That said, I wept when I viewed the film for a second time: not only being moved again by such intensities, but also from witnessing the exquisite companionship that the indigenous communities give to each other in their processes. Yoruba and Candomble participants, carried to safety and guarded to recovery in tents; the Haddarat women in trance, sawing violently, bodies held safe by their sisters in their writhing trance…I weep to see both the acceptance of this non-ordinary experience, and because of the multitude of arms ready to hold others in their collapse. In our culture, we are often lucky to get mere words of agony, illness, ecstasy in edgeways (and the last perhaps only in childbirth, or sex).

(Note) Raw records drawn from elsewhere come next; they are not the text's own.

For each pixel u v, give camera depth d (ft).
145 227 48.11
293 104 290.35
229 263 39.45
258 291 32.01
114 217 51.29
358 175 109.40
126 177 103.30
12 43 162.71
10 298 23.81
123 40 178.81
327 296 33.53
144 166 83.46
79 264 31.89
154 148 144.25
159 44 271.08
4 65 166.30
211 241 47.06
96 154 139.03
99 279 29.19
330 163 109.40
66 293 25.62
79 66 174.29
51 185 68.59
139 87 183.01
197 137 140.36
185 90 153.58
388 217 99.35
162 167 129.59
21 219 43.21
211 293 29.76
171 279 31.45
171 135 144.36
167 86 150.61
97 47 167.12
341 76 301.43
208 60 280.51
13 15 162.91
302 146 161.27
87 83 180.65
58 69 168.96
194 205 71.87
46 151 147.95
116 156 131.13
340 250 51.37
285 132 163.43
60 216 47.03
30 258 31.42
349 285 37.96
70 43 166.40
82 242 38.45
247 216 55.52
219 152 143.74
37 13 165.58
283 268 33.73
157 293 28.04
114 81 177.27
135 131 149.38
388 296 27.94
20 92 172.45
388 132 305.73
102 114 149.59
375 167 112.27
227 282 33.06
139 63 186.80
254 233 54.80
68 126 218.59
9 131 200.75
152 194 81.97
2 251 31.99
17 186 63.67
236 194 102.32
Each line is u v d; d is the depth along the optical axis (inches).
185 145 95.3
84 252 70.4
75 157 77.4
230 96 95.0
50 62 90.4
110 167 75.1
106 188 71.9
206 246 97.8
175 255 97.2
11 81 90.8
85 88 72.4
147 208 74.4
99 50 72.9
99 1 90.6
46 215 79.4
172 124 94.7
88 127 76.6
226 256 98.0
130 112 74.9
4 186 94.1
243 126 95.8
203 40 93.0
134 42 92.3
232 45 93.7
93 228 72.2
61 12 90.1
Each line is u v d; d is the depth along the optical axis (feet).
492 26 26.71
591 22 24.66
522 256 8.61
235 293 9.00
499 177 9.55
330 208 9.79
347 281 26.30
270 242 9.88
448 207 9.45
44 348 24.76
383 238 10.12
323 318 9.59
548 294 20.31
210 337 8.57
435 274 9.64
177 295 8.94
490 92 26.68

I am left wondering whether ecstasy is a place to build up towards (or try to make cohere into a film); and what difference it makes within a culture to know ecstasy is accessible through repeated ritual—a rhythm to come back to. The film actually makes several nice moments of building and falling, resisting singular climax; but perhaps, as an experience of an event in itself, it reminds me of, rather than heals, my unhappiness at the separations of ecstasy from our everyday—birth, death and pain from daily life; self from selflessness or communality—which may be our greatest pain of all.
I was unable to view the additional documentation on the DVD version of Dances of Ecstasy before publication. This review is a response to viewing the publicly screened film.
Dances of Ecstasy, director/writer Michelle Mahrer, producer/co-writer Nicole Ma, director of photography Paul Elliot, sound Paul Finlay, editor Sioux Currie; 58 minutes.